Muriel Pénicaud affirme que le nombre d’inspecteurs du travail ne baisse pas.
Vrai-Faux, Géraldine Woessner : l’Inquiétude des inspecteurs du travail.
C’est sur eux que va reposer, en partie, la réussite des politiques lancées par le gouvernement : lutte contre le travail illégal, égalité salariale. Les contrevenants seront traqués, promet-on. Mais traqués par qui ? Le budget de l’inspection du travail n’augmente pas, la ministre Muriel Pénicaud rassure.
"Les effectifs n'ont pas baissé ces dernières années, et ils sont au-dessus de la moyenne recommandée par l'Organisation Internationale du Travail. J’ai les chiffres, je les montrerai".
Le nombre d’inspecteurs du travail ne baisse pas. Vrai ou faux ?

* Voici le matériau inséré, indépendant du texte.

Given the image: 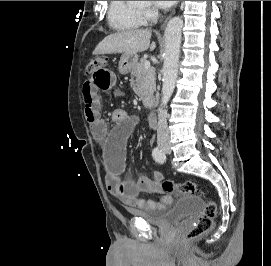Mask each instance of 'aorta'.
I'll return each instance as SVG.
<instances>
[{
    "label": "aorta",
    "instance_id": "aorta-1",
    "mask_svg": "<svg viewBox=\"0 0 271 266\" xmlns=\"http://www.w3.org/2000/svg\"><path fill=\"white\" fill-rule=\"evenodd\" d=\"M182 28V18L173 17L169 20L164 33L165 50L162 68L163 85L161 98V106L164 107L167 105L173 94L178 75Z\"/></svg>",
    "mask_w": 271,
    "mask_h": 266
}]
</instances>
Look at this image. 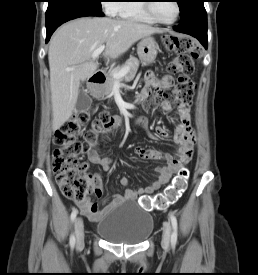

Il est impossible de répondre clairement, car les effectifs d'aujourd’hui, en réalité, la ministre du Travail ne les a pas : personne au ministère n'a pu nous les transmettre. Seuls les chiffres de 2016, qui vont être transmis bientôt à l’OIT, sont connus : 2.251 inspecteurs, exactement, étaient sur le terrain cette année-là, au contact des entreprises. C'est exactement le même nombre qu’en 2010, à six agents près.
Le problème, c'est qu'on parle de postes budgétaires. Or ces dernières années, on a beaucoup fait jouer la promotion interne, et 125 agents, toute l'année, sont en formation, et non sur le terrain. D'autres postes ne sont pas pourvus (46 en Île-de-France, par exemple.) Ce qui explique pourquoi les syndicats affirment que le nombre d’inspecteurs du travail est en baisse : ils ont raison. D’autant plus que des postes vont être supprimés cette année, le ministère l’admet. Mais où, combien ? Il faudra attendre deux ans que les informations remontent, nous dit-on, pour en avoir le cœur net.
Mais on reste dans la moyenne de ce que recommande l’Organisation Internationale du Travail ?
Oui, on reste en-dessous de ce seuil d'1 agent pour 10 000 salariés que recommande l'organisation, même si c’est très tendu dans certains territoires (les Pays de la Loire, l’île de France). Mais il faut comprendre que ce seuil n’est qu’indicatif : on l'a fixé en 2006, c'est le même pour tous les pays. Or depuis, le monde du travail a changé, et les inspecteurs passent beaucoup plus de temps sur un seul dossier qu'il y a 10 ans. Parce que les contrats courts ont explosé (il faut vérifier les motifs de recours aux CDD, il y en a 14 différents), que les horaires atypiques se développent. Le code du travail lui -même s’est alourdit, il compte plus de 11 000 articles, et les ordonnances récentes de réforme du travail vont encore compliquer la donne : parce que là où le code s’appliquait, il va falloir vérifier, maintenant, chaque accord d’entreprise. Tout cela à effectif constant depuis 2010… On conçoit que cela puisse coincer. Aujourd’hui, une entreprise n'a de chances de se faire contrôler qu'une fois tous les 10 ans, ça ne devrait pas changer.
Pourtant le gouvernement promet de multiplier les contrôles.
Oui : il veut augmenter d’un tiers les visites contre le travail illégal, booster les actions contre la discrimination, et quadrupler les contrôles sur l’égalité salariale. Les inspecteurs peuvent sans doute mieux s'organiser (la Cour des Comptes l’avait souligné en 2016), mais sans moyens supplémentaires, on ne peut pas espérer de miracles. Le gouvernement, d’ailleurs, semble en être conscient : les 7.000 "contrôles" promis sur l’égalité salariale (contre 1.700 aujourd’hui) devraient consister, pour les inspecteurs, à s’assurer par courrier qu’un accord d’entreprise a bien été signé sur le sujet, mais on ne prévoit pas d’aller vérifier, sur place, les bulletins de salaires.